The Christian belief that God specially and uniquely founded the United States of America emphasizes the Christian faith of the U.S. Founding Fathers. That belief also affirms the Christian foundation and character of “America” by pointing to the clear confessions of faith on our currency, “In God We Trust,” and in our pledge of allegiance, “One Nation under God.”
A more historically informed viewpoint will note that these two additional affirmations also arose in particular moments and for motives beyond simple faith affirmations. Originally stamped on coins for a brief period during the 1800s, the phrase “In God We Trust” was resurrected in the 1950s to be stamped on all U.S. currency, and was approved as the first official U.S. motto, to distinguish ourselves from the atheistic Soviets (and, for some, from FDR’s socialist-leaning “New Deal”). “Under God” was added to the pledge of allegiance at the same time for the same reasons.
U.S. history has different strands interwoven into a complex history. There is no single foundation or pure metanarrative of faith and heroism.
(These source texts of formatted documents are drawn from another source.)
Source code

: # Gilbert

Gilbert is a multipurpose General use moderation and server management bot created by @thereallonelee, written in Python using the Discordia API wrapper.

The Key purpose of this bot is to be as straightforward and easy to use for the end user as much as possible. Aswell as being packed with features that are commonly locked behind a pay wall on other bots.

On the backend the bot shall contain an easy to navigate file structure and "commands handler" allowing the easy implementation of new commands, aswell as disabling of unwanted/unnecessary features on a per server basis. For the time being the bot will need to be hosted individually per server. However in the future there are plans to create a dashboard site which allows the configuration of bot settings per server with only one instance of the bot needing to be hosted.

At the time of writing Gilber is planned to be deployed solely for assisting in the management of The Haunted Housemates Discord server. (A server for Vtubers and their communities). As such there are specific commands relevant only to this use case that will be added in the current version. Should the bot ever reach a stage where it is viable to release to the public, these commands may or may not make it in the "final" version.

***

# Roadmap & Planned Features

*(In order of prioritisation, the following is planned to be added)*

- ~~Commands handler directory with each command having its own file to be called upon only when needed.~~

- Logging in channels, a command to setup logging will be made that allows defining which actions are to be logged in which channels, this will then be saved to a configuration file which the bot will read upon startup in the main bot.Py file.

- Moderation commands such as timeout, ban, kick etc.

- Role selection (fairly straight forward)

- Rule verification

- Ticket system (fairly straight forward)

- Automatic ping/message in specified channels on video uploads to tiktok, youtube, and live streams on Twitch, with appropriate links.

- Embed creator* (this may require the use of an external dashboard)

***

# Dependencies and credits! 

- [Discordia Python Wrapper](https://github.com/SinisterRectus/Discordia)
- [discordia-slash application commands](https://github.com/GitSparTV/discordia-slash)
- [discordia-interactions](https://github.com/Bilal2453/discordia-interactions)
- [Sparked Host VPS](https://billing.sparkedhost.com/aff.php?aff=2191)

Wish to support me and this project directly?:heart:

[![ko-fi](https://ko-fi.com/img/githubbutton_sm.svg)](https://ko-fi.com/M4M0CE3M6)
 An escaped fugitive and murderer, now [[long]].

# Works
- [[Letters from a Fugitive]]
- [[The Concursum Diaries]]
There has been courageous faith, but there has also been racist genocide and enslavement of fellow human beings. Bringing divine design, favor, or blessing into national declarations runs the risk of trying to co-opt God simply for self-justification, self-benefit, and glossing over wrong.
We can smile at opposing fans praying for their players to score or to stop a score. Within U.S. history, however, generations have either benefited or suffered - and God has by no means sanctioned either unjust gain or oppression of people he loves. God is God, and in his presence “the nations [including the United States of America] are like a drop from a bucket, and are accounted as the dust on the scales” (Isaiah 40:15). God is the God of the whole world, not of any one country. We must recognize him as such, as well as see ourselves as white U.S.-Americans in his true light. Those of us who still doggedly hold onto the belief in an exceptional, divinely founded and blessed “America” must divest ourselves of such a faith that risks co-opting the one true and living God of the universe. Kyrie eleison.